Gelişmeler 21. Yüzyıl’ın
burjuva demokrasilerinin dayandığı tüm norm ve kuralların içlerinin
boşaltıldığı, göstermelik dahi olamayan birer hülle hâline getirildiği ve her
türlü burjuva özgürlüğünün »güvenlik« gerekçesiyle rafa kaldırıldığı otoriter
rejimler çağı olacağına işaret ediyor. Türkiye gibi emperyalist çıkarların
çarpışma noktalarında bulunan ülkelerde faşist diktatörlük koşulları
yaratılırken, »demokrasinin beşiği« Avrupa’da toplumsal rıza alan otoriter-neoliberal
güvenlik rejimleri inşa ediliyor.
Temel hak ve özgürlüklerin
geçersiz kılındığı, kuvvetler ayrılığının silikleşecek derecede törpülendiği,
parlamento üstü ve yasallıktan yoksun »komisyonların« yasama ve yürütmeyi tek
elde topladığı, İkinci Dünya Paylaşım Savaşı sonrasında »kötülüğün banalliğini«
ve totalitarizmi engelleme savıyla oluşturulan anayasaların ve parlamenter
yapıların işlevsizleştirildiği günümüz burjuva demokrasilerinin, emek
mücadelesi, eşitlik, barış, adalet ve özgürlük için hiç bir yeterliliğinin
kalmadığı bir realite ile karşı karşıyayız.

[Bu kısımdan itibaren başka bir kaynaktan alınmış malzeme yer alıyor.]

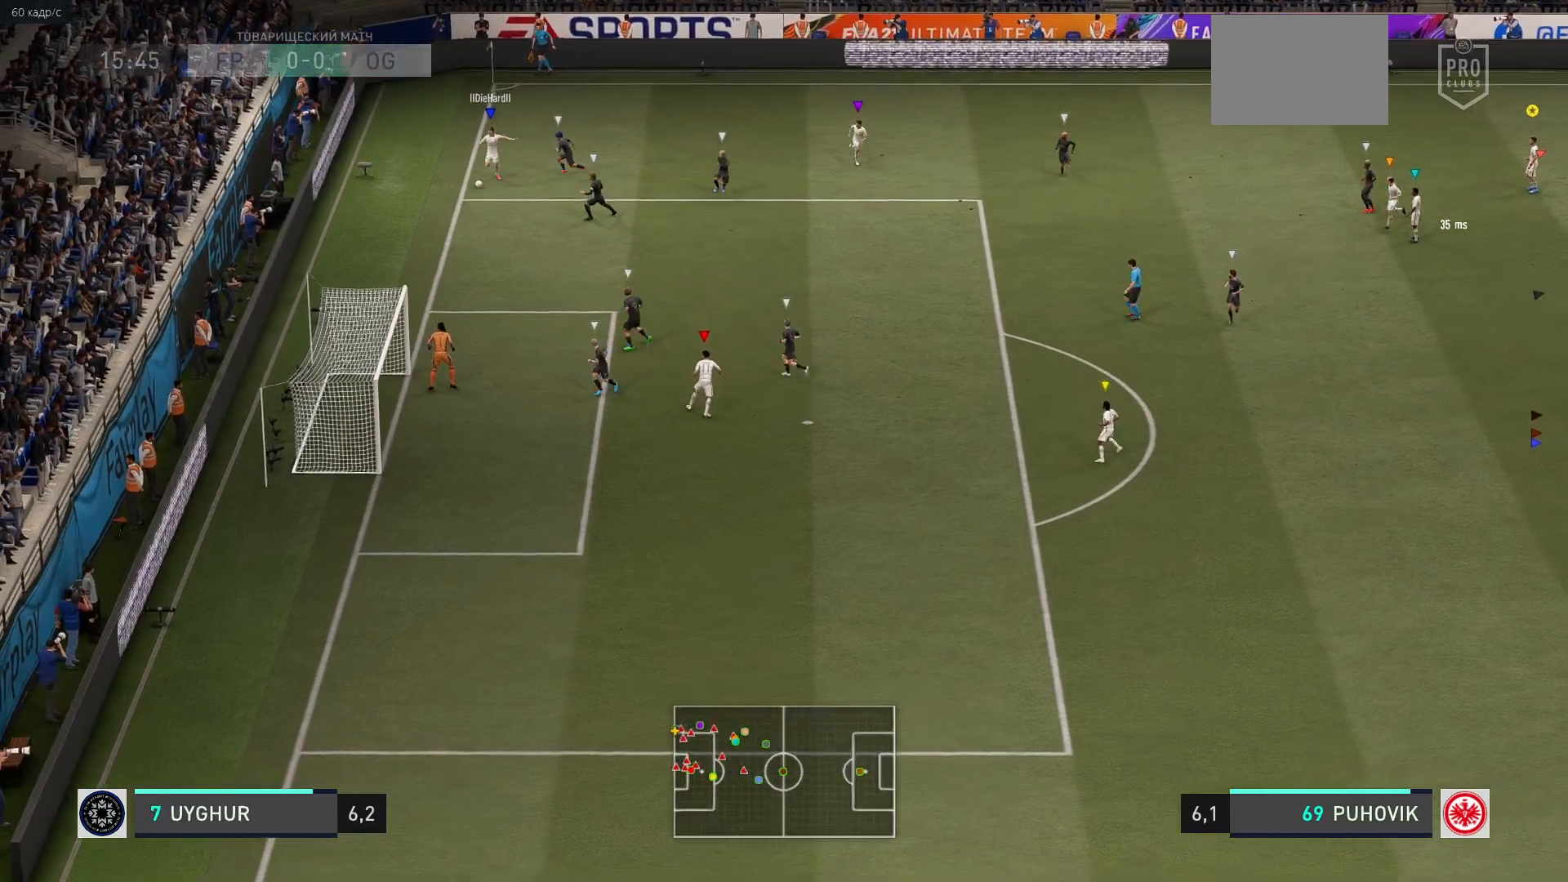
{"buttons": [], "left_stick": "center", "events": [[233, "left_stick", "down"], [383, "left_stick", "center"]]}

Hangi kapitalist devlet olursa
olsun, egemenlerin tahakküm aracı olarak kullandıkları burjuva demokrasilerini
dönüştürme çabaları, tüm farklılıklarına rağmen, özünde benzeşiyor. Katmerleşen
sömürü olanaklarının ve yayılmacı uygulamaların sürekliliğini sağlamak, bunun
için olası her toplumsal direnç potansiyelini kırmak ve burjuvazinin
egemenliğini ebedîleştirmek amacıyla açık veya gizli dikta rejimleri inşa
edilmek isteniyor. Bunun bir örneğini bugünlerde Polonya’da takip etmek
olanaklı.
Polonya Sejm’inde çoğunluğu,
hükümet ve devlet başkanlığını elinde tutan »Hukuk ve Adalet Partisi« bu amaçla
Leh milliyetçiliğini ve Katolik gericiliğini devlet aklı hâline getirmek için,
uzun zamandır Anayasa Mahkemesine karşı acımasız bir savaş yürütüyor.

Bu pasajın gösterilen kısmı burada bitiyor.